Résumé#
Ce projet de loi ajoute des fonds d'exploitation supplémentaires au budget 2024–2025 du gouvernement des Territoires du Nord-Ouest. Il autorise jusqu'à 187,913 millions de dollars canadiens en dépenses supplémentaires pour les opérations gouvernementales quotidiennes (pas de projets d'immobilisations). L'objectif est de s'assurer que les ministères disposent d'une autorité de dépense suffisante pour couvrir les dépenses de cette année fiscale.
Changements clés :
- Ajoute un total de 187 913 000 $ en crédits d'exploitation supplémentaires pour 2024–2025.
- S'applique à l'exercice financier se terminant le 31 mars 2025 ; toute autorité non utilisée expire alors.
- Est réputé commencer le 1er avril 2024 (rétroactif).
- Les fonds sont tirés du Fonds du revenu consolidé (le principal compte bancaire du gouvernement).
- Montants par ministère :
- Environnement et Changement climatique : 51 722 000 $
- Santé et Services sociaux : 48 800 000 $
- Éducation, Culture et Emploi : 25 778 000 $
- Finances : 16 875 000 $
- Infrastructure : 15 557 000 $
- Justice : 14 857 000 $
- Affaires exécutives et autochtones : 6 025 000 $
- Industrie, Tourisme et Investissement : 4 757 000 $
- Affaires municipales et communautaires : 2 857 000 $
- Assemblée législative : 685 000 $
Ce que cela signifie pour vous#
- La plupart des résidents : Il s'agit principalement d'une mesure budgétaire interne. Cela ne modifie pas les lois, les impôts ou les programmes en soi. Les services quotidiens peuvent continuer ou être ajustés en utilisant ces fonds, mais le projet de loi ne précise pas quels programmes ou services seront modifiés.
- Fonctionnaires et ministères : Les ministères nommés dans l'annexe reçoivent une autorité de dépense plus élevée pour les coûts d'exploitation cette année.
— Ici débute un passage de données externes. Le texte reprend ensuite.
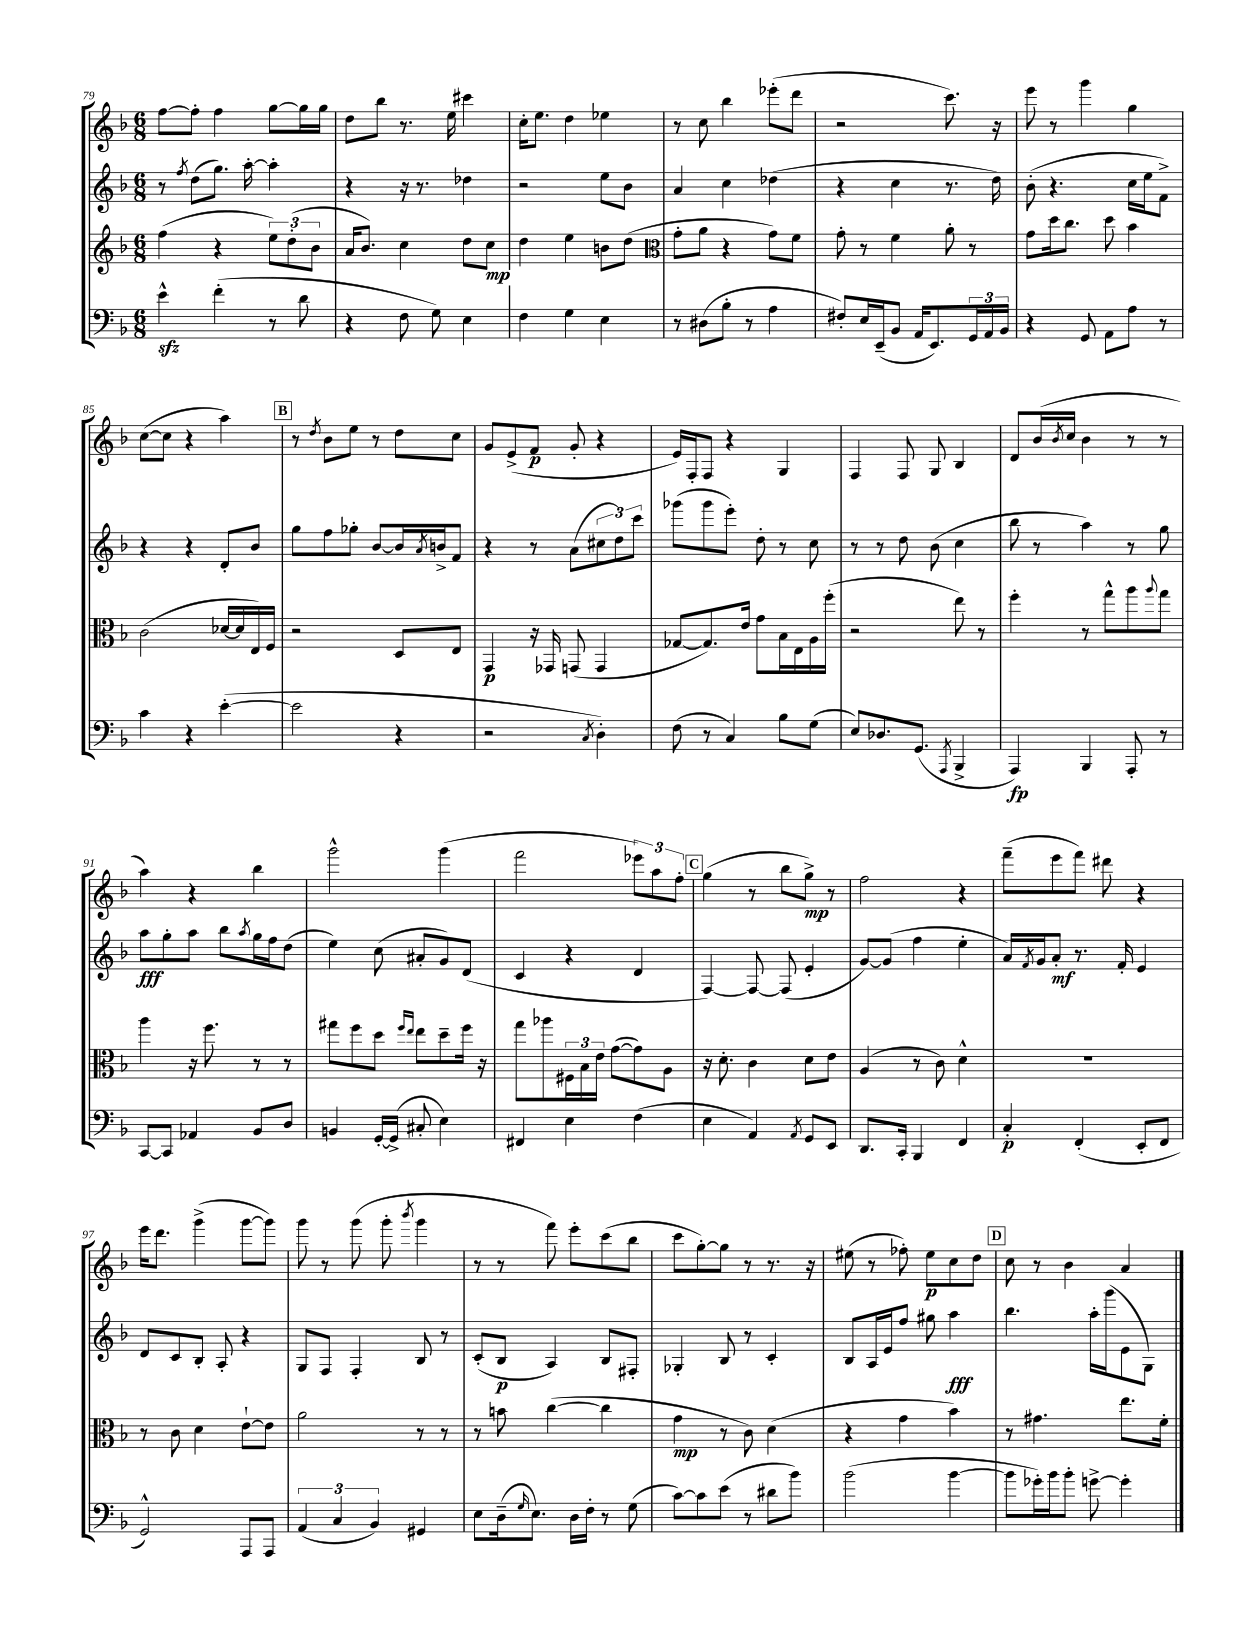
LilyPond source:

<<
\new StaffGroup <<
\new Staff = "s0" {
    \clef treble \key f \major \numericTimeSignature \time 6/8
    f''8~ f''8-. f''4 g''8~ g''16 g''16 |
    d''8 bes''8 r8. e''16 cis'''4 |
    c''16-. e''8. d''4 ees''4 |
    r8 c''8 bes''4 ees'''8-.( d'''8 |
    r2 c'''8.) r16 |
    e'''8 r8 g'''4 g''4 |
    c''8~( c''8 r4 a''4) |
    \mark \markup { \box "B" } r8 \acciaccatura { d''8 } bes'8 e''8 r8 d''8 c''8 |
    g'8 e'8->( f'8\p g'8-. r4 |
    e'16) f16-. f8 r4 g4 |
    f4 f8 g8 bes4 |
    d'8 bes'16( \acciaccatura { bes'8 } c''16 bes'4 r8 r8 |
    a''4) r4 bes''4 |
    g'''2-^ g'''4( |
    f'''2 \tuplet 3/2 { ees'''8) a''8 f''8-. } |
    \mark \markup { \box "C" } g''4( r8 bes''8 g''8->\mp) r8 |
    f''2 r4 |
    f'''8--( e'''8 f'''8) dis'''8 r4 |
    e'''16 d'''8. g'''4->( g'''8~ g'''8) |
    g'''8 r8 g'''8( g'''8-. \acciaccatura { bes'''8 } g'''4 |
    r8 r8 f'''8) e'''8-. c'''8( bes''8 |
    c'''8 g''8~-.) g''8 r8 r8. r16 |
    eis''8( r8 fes''8-.) eis''8\p c''8 d''8 |
    \mark \markup { \box "D" } c''8 r8 bes'4 a'4 \bar "|." |
}
\new Staff = "s1" {
    \clef treble \key f \major \numericTimeSignature \time 6/8
    r8 \acciaccatura { f''8 } d''8( g''8.) a''16~-. a''4-. |
    r4 r16 r8. des''4 |
    r2 e''8 bes'8 |
    a'4 c''4 des''4( |
    r4 c''4 r8. d''16) |
    bes'8-.( r4. c''16 e''16 f'8->) |
    r4 r4 d'8-. bes'8 |
    \mark \markup { \box "B" } g''8 f''8 ges''8-. bes'8~ bes'16 \acciaccatura { a'8 } b'16-> f'8 |
    r4 r8 a'8( \tuplet 3/2 { cis''8 d''8) c'''8 } |
    ges'''8( ges'''8 e'''8-.) d''8-. r8 c''8 |
    r8 r8 d''8 bes'8( c''4 |
    bes''8 r8 a''4) r8 g''8 |
    a''8\fff g''8-. a''8 bes''8 \acciaccatura { a''8 } g''16 f''16 d''8( |
    e''4) c''8( ais'8-. g'8) d'8( |
    c'4 r4 d'4 |
    \mark \markup { \box "C" } f4~) f8~ f8( e'4-. |
    g'8~) g'8( f''4 e''4-. |
    a'16) \acciaccatura { f'8 } g'16 a'8-.\mf r8. f'16-. e'4 |
    d'8 c'8 bes8-. a8-. r4 |
    g8 f8 f4-. bes8 r8 |
    c'8-.( bes8\p a4) bes8 fis8-. |
    ges4-. bes8 r8 c'4-. |
    bes8 a16 e'16 f''8 gis''8 a''4\fff |
    \mark \markup { \box "D" } bes''4. a''16-. g'''16( e'8 g8) \bar "|." |
}
\new Staff = "s2" {
    \clef treble \key f \major \numericTimeSignature \time 6/8
    f''4( r4 \tuplet 3/2 { e''8) d''8-.( bes'8 } |
    a'16 bes'8.) c''4 d''8 c''8\mp |
    d''4 e''4 b'8 d''8( |
    \clef alto g'8-. a'8 r4 g'8) f'8 |
    g'8-. r8 f'4 a'8-. r8 |
    g'8 d''16 c''8. d''8 bes'4 |
    c'2( des'16~ des'16 e16) f16 |
    \mark \markup { \box "B" } r2 d8 e8 |
    g,4\p r16 ges,16 g,8( g,4 |
    ges8~ ges8.) e'16 g'8 bes16 e16 a16 f''16-.( |
    r2 e''8) r8 |
    f''4-. r8 g''8-^ a''8 \appoggiatura { a''8 } g''8 |
    a''4 r16 f''8. r8 r8 |
    gis''8 f''8 d''8 \grace { f''16 e''16 } e''8 d''8-- f''16 r16 |
    g''8 aes''8 \tuplet 3/2 { fis16 bes16 e'16 } g'8~( g'8) a8 |
    \mark \markup { \box "C" } r16 d'8.-. c'4 d'8 e'8 |
    a4( r8 c'8) d'4-^ |
    R2. |
    r8 c'8 d'4 e'8~-! e'8 |
    a'2 r8 r8 |
    r8 b'8 c''4~( c''4 |
    g'4\mp r8 c'8) d'4( |
    r4 g'4 bes'4) |
    \mark \markup { \box "D" } r8 gis'4. e''8. f'16-. \bar "|." |
}
\new Staff = "s3" {
    \clef bass \key f \major \numericTimeSignature \time 6/8
    e'4-^\sfz f'4-.( r8 d'8 |
    r4 f8 g8) e4 |
    f4 g4 e4 |
    r8 dis8( bes8-. r8 a4 |
    fis8-.) e16 e,16--( bes,8 a,16 e,8.) \tuplet 3/2 { g,16 a,16 bes,16 } |
    r4 g,8 a,8 a8 r8 |
    c'4 r4 e'4~-.( |
    \mark \markup { \box "B" } e'2 r4 |
    r2 \acciaccatura { c8 } d4-.) |
    f8( r8 c4) bes8 g8( |
    e8) des8. g,8.( \acciaccatura { a,,8 } bes,,4-> |
    a,,4\fp) bes,,4 a,,8-. r8 |
    c,8~ c,8 aes,4 bes,8 d8 |
    b,4 g,16~-. g,16->( cis8-. e4) |
    fis,4 e4 f4( |
    \mark \markup { \box "C" } e4 a,4) \acciaccatura { a,8 } g,8 e,8 |
    d,8. c,16-. bes,,4 f,4 |
    c4-.\p f,4-.( e,8-. f,8 |
    g,2-^) a,,8 a,,8 |
    \tuplet 3/2 { a,4( c4 bes,4) } gis,4 |
    e8 d16--( \grace { g16 } e8.) d16 f16-. r8 g8( |
    c'8~) c'8 e'8( r8 dis'8 bes'8) |
    bes'2( bes'4~ |
    \mark \markup { \box "D" } bes'8 ges'16-.) bes'16 bes'8-. g'8~-> g'4-. \bar "|." |
}
>>
>>
\layout { \context { \Score currentBarNumber = #79 } }
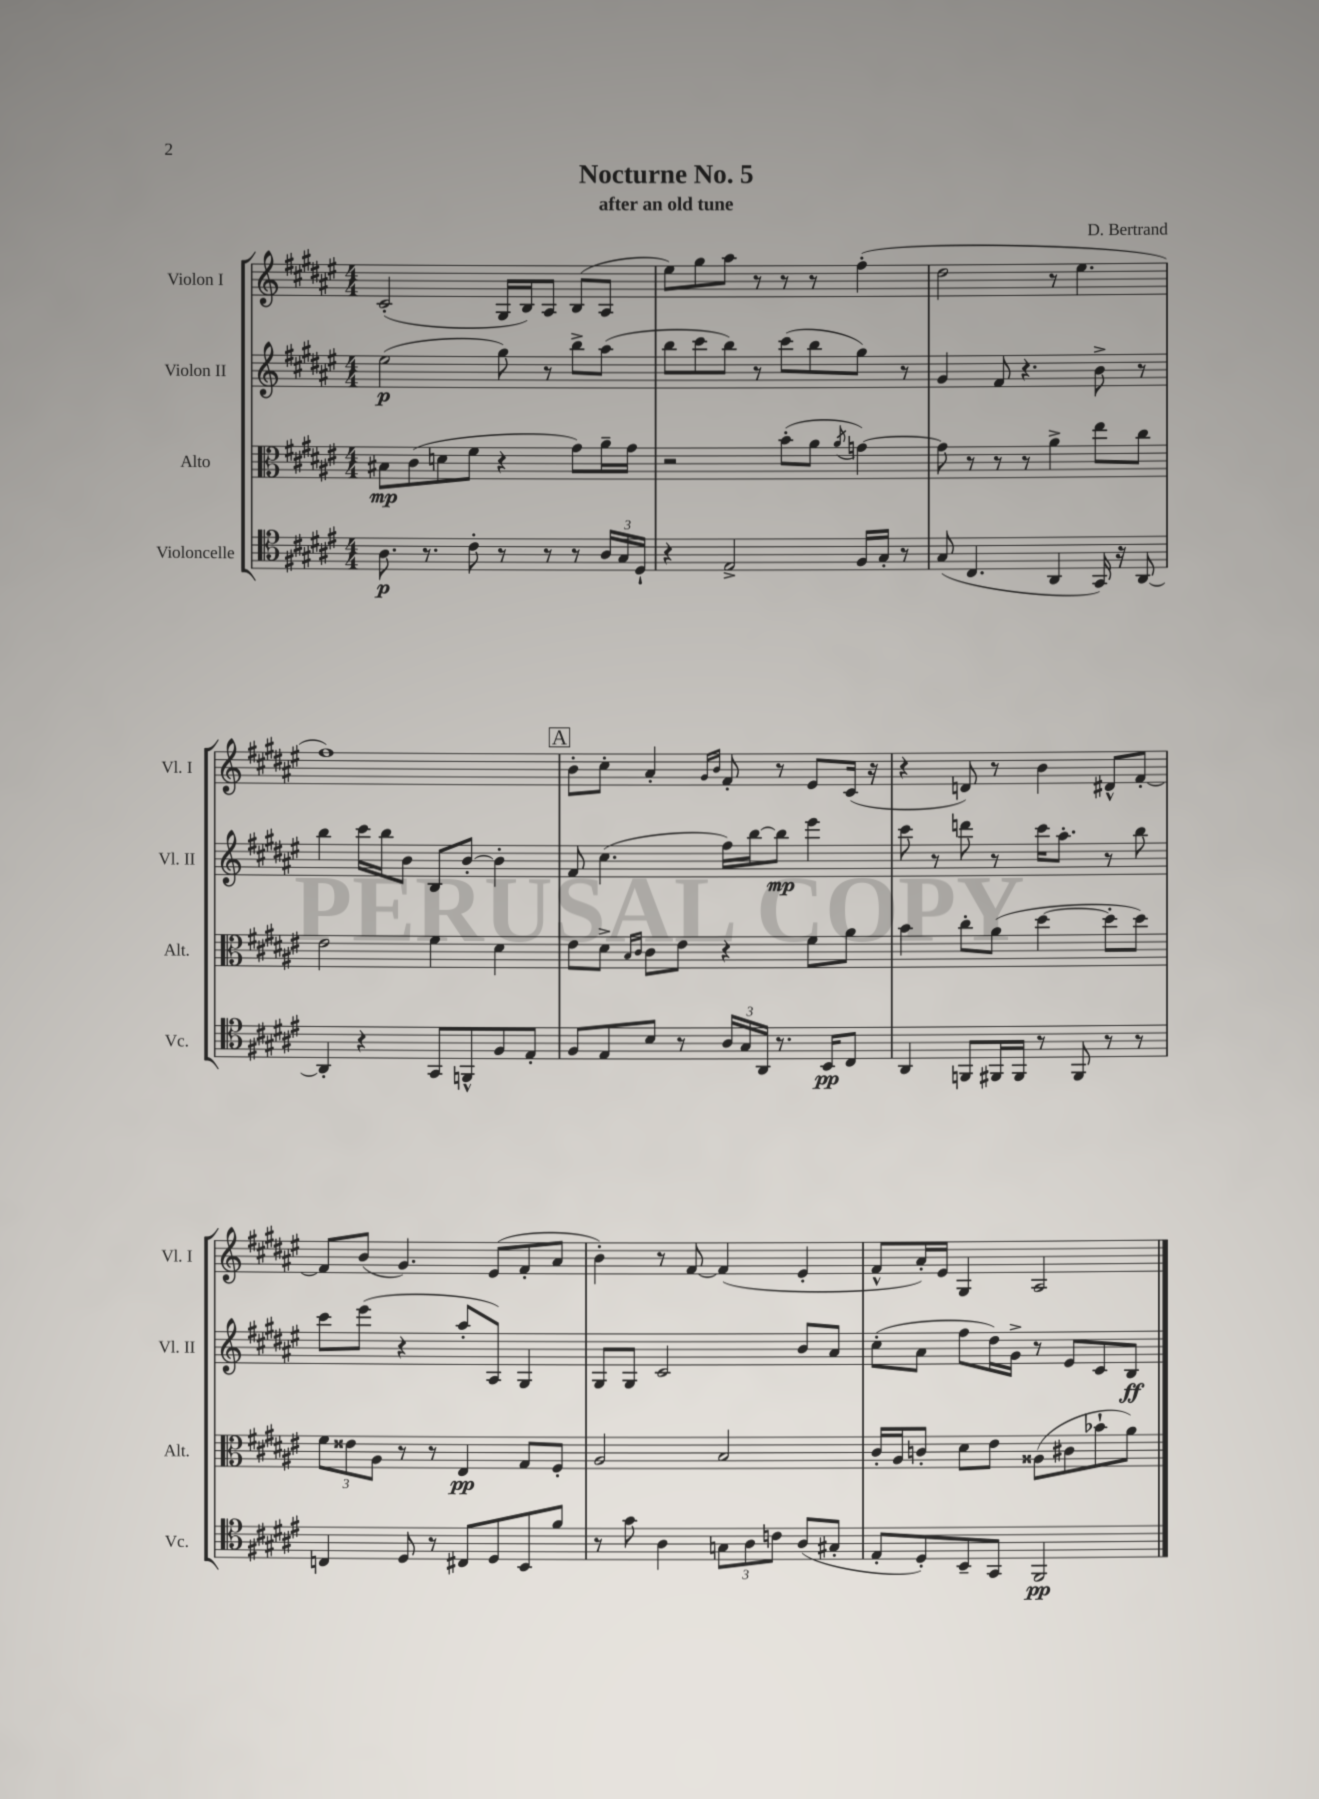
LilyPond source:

\header { title = "Nocturne No. 5" composer = "D. Bertrand" subtitle = "after an old tune" }
<<
\new StaffGroup <<
\new Staff = "s0" \with { instrumentName = "Violon I" shortInstrumentName = "Vl. I" } {
    \clef treble \key fis \major \numericTimeSignature \time 4/4
    cis'2-.( gis16 b16) ais8 b8( ais8 |
    eis''8) gis''8 ais''8 r8 r8 r8 fis''4-.( |
    dis''2 r8 eis''4. |
    fis''1) |
    \mark \markup { \box "A" } b'8-. cis''8-. ais'4-. \grace { gis'16 b'16 } fis'8-. r8 eis'8 cis'16( r16 |
    r4 d'8) r8 b'4 dis'8-^ fis'8~-. |
    fis'8 b'8( gis'4.) eis'8( fis'8-. ais'8 |
    b'4-.) r8 fis'8~ fis'4( eis'4-. |
    fis'8-^ ais'16-.) eis'16 gis4 ais2 \bar "|." |
}
\new Staff = "s1" \with { instrumentName = "Violon II" shortInstrumentName = "Vl. II" } {
    \clef treble \key fis \major \numericTimeSignature \time 4/4
    eis''2\p( gis''8) r8 b''8-> ais''8( |
    b''8 cis'''8 b''8) r8 cis'''8( b''8 gis''8) r8 |
    gis'4 fis'8 r4. b'8-> r8 |
    b''4 cis'''16 b''16 b'8 b8 b'8~-. b'4-. |
    \mark \markup { \box "A" } fis'8 cis''4.( fis''16) b''16~ b''8\mp eis'''4 |
    cis'''8 r8 d'''8 r8 cis'''16 ais''8.-. r8 b''8 |
    cis'''8 eis'''8( r4 ais''8-. ais8) gis4 |
    gis8 gis8 cis'2 b'8 ais'8 |
    cis''8-.( ais'8 fis''8 dis''16) gis'16-> r8 eis'8 cis'8 b8\ff \bar "|." |
}
\new Staff = "s2" \with { instrumentName = "Alto" shortInstrumentName = "Alt." } {
    \clef alto \key fis \major \numericTimeSignature \time 4/4
    bis8\mp cis'8( d'8 fis'8 r4 gis'8) ais'16-- gis'16 |
    r2 b'8-.( ais'8 \acciaccatura { ais'8 } g'4~) |
    g'8 r8 r8 r8 ais'4-> eis''8 cis''8 |
    eis'2 fis'4 dis'4 |
    \mark \markup { \box "A" } eis'8 dis'8-> \grace { b16 cis'16 } cis'8 eis'8 r4 fis'8 ais'8 |
    b'4 cis''8-. ais'8( dis''4~ dis''8-. dis''8) |
    \tuplet 3/2 { fis'8 eisis'8 ais8 } r8 r8 eis4\pp gis8 fis8-. |
    ais2 b2 |
    cis'16-. ais16 c'8-. dis'8 eis'8 aisis8( cis'8 bes'8-! ais'8) \bar "|." |
}
\new Staff = "s3" \with { instrumentName = "Violoncelle" shortInstrumentName = "Vc." } {
    \clef tenor \key fis \major \numericTimeSignature \time 4/4
    ais8.\p r8. cis'8-. r8 r8 r8 \tuplet 3/2 { ais16 gis16 dis16-! } |
    r4 eis2-> fis16 gis16-. r8 |
    gis8( cis4. ais,4 gis,16) r16 ais,8~ |
    ais,4-. r4 gis,8 f,8-^ fis8 eis8-. |
    \mark \markup { \box "A" } fis8 eis8 b8 r8 \tuplet 3/2 { ais16 gis16 ais,16 } r8. b,16\pp cis8 |
    ais,4 f,8 fis,16 fis,16 r8 fis,8 r8 r8 |
    c4 dis8 r8 cis8 dis8 b,8 fis'8 |
    r8 gis'8 ais4 \tuplet 3/2 { g8 ais8 c'8 } ais8( gis8-. |
    eis8-. dis8-.) b,8-- gis,8 fis,2\pp \bar "|." |
}
>>
>>
\layout { \context { \Score \remove "Bar_number_engraver" } }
Les fonds doivent être utilisés pour les dépenses gouvernementales liées au travail de chaque ministère et comptabilisés dans les Comptes publics.
- Entreprises et organisations qui travaillent avec le GTNO : Les budgets d'exploitation accrus pourraient soutenir des contrats ou des services en cours. Le projet de loi ne liste pas de projets ou de paiements spécifiques.
Dépenses#
Coût public estimé : environ 187,913 millions de dollars canadiens en autorité de dépenses d'exploitation supplémentaires pour 2024–2025.
- Le montant total supplémentaire est de 187 913 000 $, alloué à 10 ministères comme indiqué ci-dessus.
- L'argent provient du Fonds du revenu consolidé.
- Toute autorité non utilisée expire le 31 mars 2025.
- Le projet de loi lui-même ne précise pas si ces montants sont compensés par de nouveaux revenus, des économies ou un emprunt.
- Aucun détail supplémentaire sur les dépenses au niveau des programmes n'est fourni dans le texte du projet de loi.
Point de vue des partisans#
- Le projet de loi semble destiné à garantir que le gouvernement puisse répondre aux besoins d'exploitation qui n'étaient pas entièrement couverts dans le budget principal.
- Les partisans peuvent faire valoir que les ajustements en cours d'année sont routiniers et aident à maintenir des services essentiels lorsque les coûts changent.
- Cela pourrait être perçu comme une amélioration de la flexibilité et de la continuité des services en donnant aux ministères suffisamment d'autorité pour faire face aux pressions actuelles.
- L'exigence de comptabilité dans les Comptes publics peut aider à la transparence en fin d'année sur la manière dont les fonds ont été utilisés.
Point de vue des opposants#
- Une préoccupation est que le projet de loi n'explique pas quels programmes, services ou facteurs de coût spécifiques nécessitent ces fonds supplémentaires, ce qui rend difficile l'évaluation des priorités.
- L'augmentation totale est importante, et le projet de loi ne dit pas si elle sera couverte par des revenus plus élevés, des économies ailleurs ou une dette supplémentaire, ce qui peut soulever des questions sur l'accessibilité financière.
- La loi est rétroactive au 1er avril 2024, ce qui peut limiter l'examen préalable des décisions de dépenses sous-jacentes.
- Comme les fonds expirent à la fin de l'année, les ministères peuvent être sous pression pour dépenser rapidement, ce qui pourrait affecter la planification ou la valeur pour l'argent.